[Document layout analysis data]
*** Begin section ***
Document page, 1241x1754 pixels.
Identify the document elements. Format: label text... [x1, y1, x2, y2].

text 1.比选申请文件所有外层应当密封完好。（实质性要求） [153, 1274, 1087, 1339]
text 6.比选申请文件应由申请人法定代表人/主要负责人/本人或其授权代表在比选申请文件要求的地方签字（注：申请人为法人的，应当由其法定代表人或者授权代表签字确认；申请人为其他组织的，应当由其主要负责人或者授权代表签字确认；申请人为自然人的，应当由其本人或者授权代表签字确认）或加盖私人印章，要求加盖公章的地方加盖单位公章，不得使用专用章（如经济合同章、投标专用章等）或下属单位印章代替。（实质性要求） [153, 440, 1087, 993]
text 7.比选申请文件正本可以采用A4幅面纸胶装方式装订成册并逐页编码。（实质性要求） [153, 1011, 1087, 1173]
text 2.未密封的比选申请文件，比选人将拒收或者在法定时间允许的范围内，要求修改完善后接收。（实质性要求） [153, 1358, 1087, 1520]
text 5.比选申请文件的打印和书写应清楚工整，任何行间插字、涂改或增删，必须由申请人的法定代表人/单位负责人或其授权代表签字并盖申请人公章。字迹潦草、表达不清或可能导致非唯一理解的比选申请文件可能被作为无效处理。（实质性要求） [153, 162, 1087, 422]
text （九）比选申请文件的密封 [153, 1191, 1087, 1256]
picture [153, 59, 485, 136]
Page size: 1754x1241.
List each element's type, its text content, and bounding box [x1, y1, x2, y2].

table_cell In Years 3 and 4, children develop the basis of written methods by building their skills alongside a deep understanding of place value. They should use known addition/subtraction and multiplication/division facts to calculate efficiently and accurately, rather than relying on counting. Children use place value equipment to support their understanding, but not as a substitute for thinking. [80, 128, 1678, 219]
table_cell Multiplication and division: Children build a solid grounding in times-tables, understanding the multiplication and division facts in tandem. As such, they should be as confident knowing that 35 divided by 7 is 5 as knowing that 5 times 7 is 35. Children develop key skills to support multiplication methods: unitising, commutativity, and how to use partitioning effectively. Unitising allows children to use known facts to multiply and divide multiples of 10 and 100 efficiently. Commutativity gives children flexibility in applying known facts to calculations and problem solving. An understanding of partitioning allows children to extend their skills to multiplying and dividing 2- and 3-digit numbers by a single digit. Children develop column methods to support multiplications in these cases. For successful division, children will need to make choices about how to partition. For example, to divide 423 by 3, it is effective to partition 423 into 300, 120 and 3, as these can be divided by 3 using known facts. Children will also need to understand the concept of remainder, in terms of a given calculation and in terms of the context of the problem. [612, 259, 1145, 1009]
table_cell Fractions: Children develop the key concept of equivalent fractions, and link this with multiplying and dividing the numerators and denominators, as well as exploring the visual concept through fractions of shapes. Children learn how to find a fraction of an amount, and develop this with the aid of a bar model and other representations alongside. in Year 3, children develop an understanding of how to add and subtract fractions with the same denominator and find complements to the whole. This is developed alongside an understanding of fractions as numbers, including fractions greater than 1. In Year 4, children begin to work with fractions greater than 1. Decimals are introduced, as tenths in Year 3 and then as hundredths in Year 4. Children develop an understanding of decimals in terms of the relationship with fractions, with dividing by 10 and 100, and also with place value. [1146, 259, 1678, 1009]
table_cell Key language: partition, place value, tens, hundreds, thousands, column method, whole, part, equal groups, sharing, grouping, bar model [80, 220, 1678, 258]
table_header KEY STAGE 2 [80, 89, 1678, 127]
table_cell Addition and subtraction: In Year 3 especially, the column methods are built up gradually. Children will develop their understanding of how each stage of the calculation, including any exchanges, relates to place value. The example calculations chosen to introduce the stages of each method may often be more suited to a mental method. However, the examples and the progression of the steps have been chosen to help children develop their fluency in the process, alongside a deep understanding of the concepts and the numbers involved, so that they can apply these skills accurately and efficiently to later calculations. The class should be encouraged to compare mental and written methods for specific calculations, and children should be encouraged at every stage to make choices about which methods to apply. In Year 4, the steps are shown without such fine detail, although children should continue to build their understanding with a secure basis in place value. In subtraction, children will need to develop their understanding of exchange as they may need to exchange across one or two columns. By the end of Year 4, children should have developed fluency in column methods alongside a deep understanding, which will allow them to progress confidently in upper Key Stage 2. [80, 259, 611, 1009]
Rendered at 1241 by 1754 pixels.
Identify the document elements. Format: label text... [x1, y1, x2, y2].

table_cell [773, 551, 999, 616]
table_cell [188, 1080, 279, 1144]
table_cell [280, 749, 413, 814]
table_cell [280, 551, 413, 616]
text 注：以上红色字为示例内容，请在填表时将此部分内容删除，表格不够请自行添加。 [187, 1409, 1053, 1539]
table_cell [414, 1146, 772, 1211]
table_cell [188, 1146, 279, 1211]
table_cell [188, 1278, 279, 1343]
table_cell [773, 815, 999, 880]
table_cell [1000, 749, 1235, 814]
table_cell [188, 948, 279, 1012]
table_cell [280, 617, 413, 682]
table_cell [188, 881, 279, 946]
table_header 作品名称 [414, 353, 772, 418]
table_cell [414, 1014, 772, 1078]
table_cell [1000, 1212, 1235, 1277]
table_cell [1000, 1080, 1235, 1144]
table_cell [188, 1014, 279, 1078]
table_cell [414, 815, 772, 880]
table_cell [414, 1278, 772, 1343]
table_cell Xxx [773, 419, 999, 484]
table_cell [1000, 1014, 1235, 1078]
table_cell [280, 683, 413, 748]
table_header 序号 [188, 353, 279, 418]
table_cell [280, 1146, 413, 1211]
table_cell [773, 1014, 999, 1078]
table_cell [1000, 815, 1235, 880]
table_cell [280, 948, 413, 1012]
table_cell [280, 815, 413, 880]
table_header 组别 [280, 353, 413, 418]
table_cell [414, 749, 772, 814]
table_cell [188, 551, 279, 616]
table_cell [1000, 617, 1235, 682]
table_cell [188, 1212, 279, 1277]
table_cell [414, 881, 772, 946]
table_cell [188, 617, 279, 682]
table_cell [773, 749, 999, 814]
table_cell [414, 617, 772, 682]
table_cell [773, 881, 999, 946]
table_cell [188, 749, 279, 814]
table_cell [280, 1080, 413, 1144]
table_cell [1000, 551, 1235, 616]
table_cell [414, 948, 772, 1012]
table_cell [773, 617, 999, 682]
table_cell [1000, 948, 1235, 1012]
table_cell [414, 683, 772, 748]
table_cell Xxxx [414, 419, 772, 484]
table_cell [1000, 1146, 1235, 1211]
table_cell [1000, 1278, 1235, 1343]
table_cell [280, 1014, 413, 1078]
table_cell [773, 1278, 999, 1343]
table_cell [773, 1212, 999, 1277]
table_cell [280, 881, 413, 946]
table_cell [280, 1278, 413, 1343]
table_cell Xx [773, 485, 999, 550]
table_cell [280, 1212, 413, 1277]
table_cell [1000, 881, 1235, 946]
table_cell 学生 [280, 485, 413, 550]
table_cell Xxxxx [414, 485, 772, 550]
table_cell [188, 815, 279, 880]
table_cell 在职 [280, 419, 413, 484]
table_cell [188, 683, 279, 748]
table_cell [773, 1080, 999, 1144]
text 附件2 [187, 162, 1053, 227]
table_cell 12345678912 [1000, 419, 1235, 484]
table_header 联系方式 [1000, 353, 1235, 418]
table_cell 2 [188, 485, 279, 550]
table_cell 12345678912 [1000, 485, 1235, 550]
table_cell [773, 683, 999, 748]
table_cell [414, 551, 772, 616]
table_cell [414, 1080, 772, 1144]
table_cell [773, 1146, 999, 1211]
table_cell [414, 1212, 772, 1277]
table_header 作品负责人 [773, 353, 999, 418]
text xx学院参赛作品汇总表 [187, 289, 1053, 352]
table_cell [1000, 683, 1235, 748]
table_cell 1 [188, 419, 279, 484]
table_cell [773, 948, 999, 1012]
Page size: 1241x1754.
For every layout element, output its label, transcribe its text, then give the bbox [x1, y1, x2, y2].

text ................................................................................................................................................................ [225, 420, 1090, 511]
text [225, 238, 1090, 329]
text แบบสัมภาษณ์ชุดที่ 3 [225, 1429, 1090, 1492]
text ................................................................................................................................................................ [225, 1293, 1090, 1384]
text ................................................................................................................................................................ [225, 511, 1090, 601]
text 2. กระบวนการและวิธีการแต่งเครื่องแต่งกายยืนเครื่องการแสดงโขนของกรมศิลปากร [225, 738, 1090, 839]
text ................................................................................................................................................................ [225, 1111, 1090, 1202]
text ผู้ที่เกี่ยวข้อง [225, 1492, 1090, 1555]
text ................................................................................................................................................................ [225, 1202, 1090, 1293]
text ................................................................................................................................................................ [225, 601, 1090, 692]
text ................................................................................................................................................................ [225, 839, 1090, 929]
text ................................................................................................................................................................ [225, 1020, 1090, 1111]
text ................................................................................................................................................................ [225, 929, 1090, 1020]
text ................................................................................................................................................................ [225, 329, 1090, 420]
*** End section ***
Whenever the string "then" shows up in a line of the entries, copy that line.

table_cell Fractions: Children develop the key concept of equivalent fractions, and link this with multiplying and dividing the numerators and denominators, as well as exploring the visual concept through fractions of shapes. Children learn how to find a fraction of an amount, and develop this with the aid of a bar model and other representations alongside. in Year 3, children develop an understanding of how to add and subtract fractions with the same denominator and find complements to the whole. This is developed alongside an understanding of fractions as numbers, including fractions greater than 1. In Year 4, children begin to work with fractions greater than 1. Decimals are introduced, as tenths in Year 3 and then as hundredths in Year 4. Children develop an understanding of decimals in terms of the relationship with fractions, with dividing by 10 and 100, and also with place value. [1146, 259, 1678, 1009]
For every layout element, output its label, transcribe its text, then give the bbox [x1, y1, x2, y2].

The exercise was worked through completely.